Real estate agent Rebecca Van Camp puts a “Sold” sign on her sign in front of a home in Meridian, Idaho, on Wednesday, October 21, 2020.
Darin Oswald | Tribune News Service | Getty Images
Existing homes are selling at the slowest pace since September 2012, except for a brief decline at the start of the Covid 19 pandemic.
According to a monthly survey by the National Association of Realtors, sales of previously owned homes declined 1.5% in September from August to a seasonally adjusted annual rate of 4.71 million units.
That was the eighth consecutive month of sales declines. Sales were down 23.8% year over year.

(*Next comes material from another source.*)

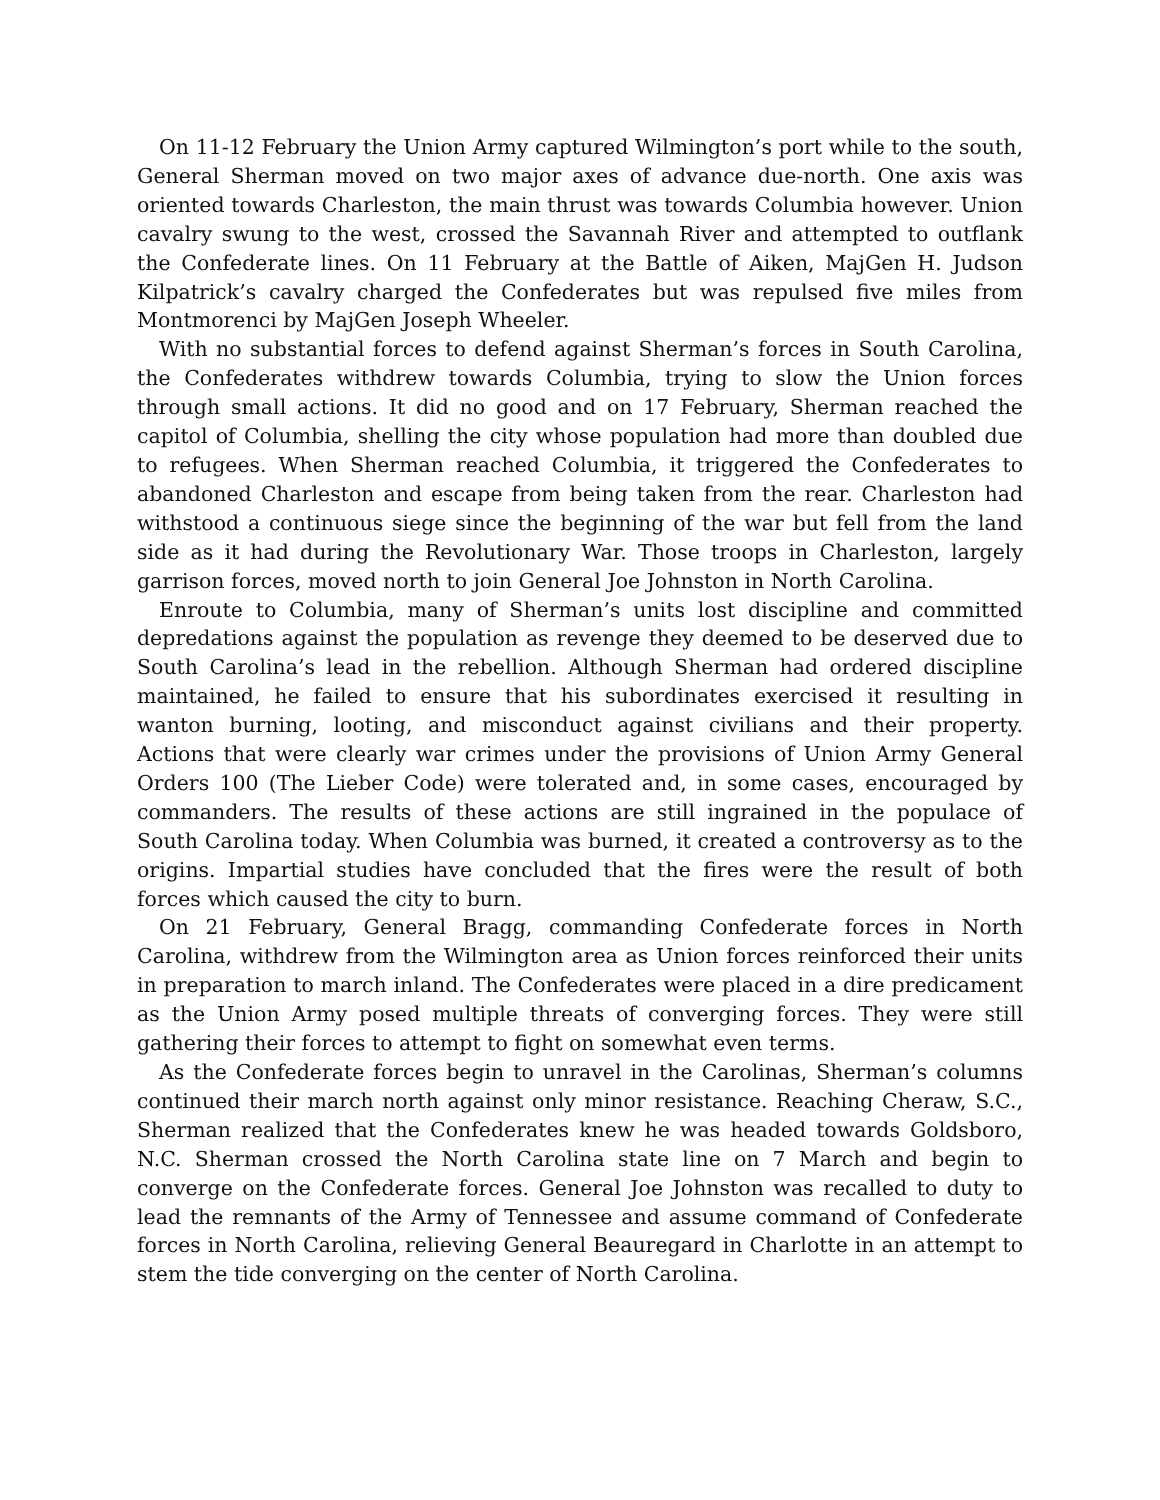On 11-12 February the Union Army captured Wilmington’s port while to the south, General Sherman moved on two major axes of advance due-north. One axis was oriented towards Charleston, the main thrust was towards Columbia however. Union cavalry swung to the west, crossed the Savannah River and attempted to outflank the Confederate lines. On 11 February at the Battle of Aiken, MajGen H. Judson Kilpatrick’s cavalry charged the Confederates but was repulsed five miles from Montmorenci by MajGen Joseph Wheeler.
With no substantial forces to defend against Sherman’s forces in South Carolina, the Confederates withdrew towards Columbia, trying to slow the Union forces through small actions. It did no good and on 17 February, Sherman reached the capitol of Columbia, shelling the city whose population had more than doubled due to refugees. When Sherman reached Columbia, it triggered the Confederates to abandoned Charleston and escape from being taken from the rear. Charleston had withstood a continuous siege since the beginning of the war but fell from the land side as it had during the Revolutionary War. Those troops in Charleston, largely garrison forces, moved north to join General Joe Johnston in North Carolina.
Enroute to Columbia, many of Sherman’s units lost discipline and committed depredations against the population as revenge they deemed to be deserved due to South Carolina’s lead in the rebellion. Although Sherman had ordered discipline maintained, he failed to ensure that his subordinates exercised it resulting in wanton burning, looting, and misconduct against civilians and their property. Actions that were clearly war crimes under the provisions of Union Army General Orders 100 (The Lieber Code) were tolerated and, in some cases, encouraged by commanders. The results of these actions are still ingrained in the populace of South Carolina today. When Columbia was burned, it created a controversy as to the origins. Impartial studies have concluded that the fires were the result of both forces which caused the city to burn.
On 21 February, General Bragg, commanding Confederate forces in North Carolina, withdrew from the Wilmington area as Union forces reinforced their units in preparation to march inland. The Confederates were placed in a dire predicament as the Union Army posed multiple threats of converging forces. They were still gathering their forces to attempt to fight on somewhat even terms.
As the Confederate forces begin to unravel in the Carolinas, Sherman’s columns continued their march north against only minor resistance. Reaching Cheraw, S.C., Sherman realized that the Confederates knew he was headed towards Goldsboro, N.C. Sherman crossed the North Carolina state line on 7 March and begin to converge on the Confederate forces. General Joe Johnston was recalled to duty to lead the remnants of the Army of Tennessee and assume command of Confederate forces in North Carolina, relieving General Beauregard in Charlotte in an attempt to stem the tide converging on the center of North Carolina.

The sharply higher mortgage interest rate is causing an abrupt slowdown in the housing market. The average interest rate on the 30-year fixed home loan is now just over 7%, after starting around 3% this year. That makes an already expensive housing market even less affordable.
Despite the slowdown in sales, inventory continues to fall. At the end of September there were 1.25 million homes for sale, 0.8% less than in September 2021. At the current sales rate, this amounts to an offer of 3.2 months. Six months is considered a balanced supply.
“Despite weaker sales, multiple listings are still taking place, with more than a quarter of homes selling above list price due to limited inventory,” said Lawrence Yun, chief economist at the NAR. “The current lack of supply underscores the stark contrast to the previous major market decline from 2008 to 2010, when inventory levels were four times what they are today.”
The tight supply continues to put pressure on house prices. The median price of an existing home sold in September was $384,800, up 8.4% from September 2021. Prices rose across all price ranges. This makes 127 consecutive months of annual increases.
However, prices are cooling. September marked the third month-to-month decline in prices in a row, which usually falls during this time of year.
However, they are falling harder this year, especially at the lower end of the market, where the stock is much leaner. Homes priced between $100,000 and $250,000 were down 28.4% from a year ago, while sales of homes priced between $750,000 and $1 million were down 9.5%.
Houses were on the market for slightly longer in September, on average 19 days, compared to 16 days in August and 17 days in September 2021.
Higher mortgage rates don’t just scare off potential buyers. They also keep sellers on the sidelines, contributing to inventory scarcity.
“Homeowners like their 3% mortgage interest, and they don’t want to give that up,” Yun said.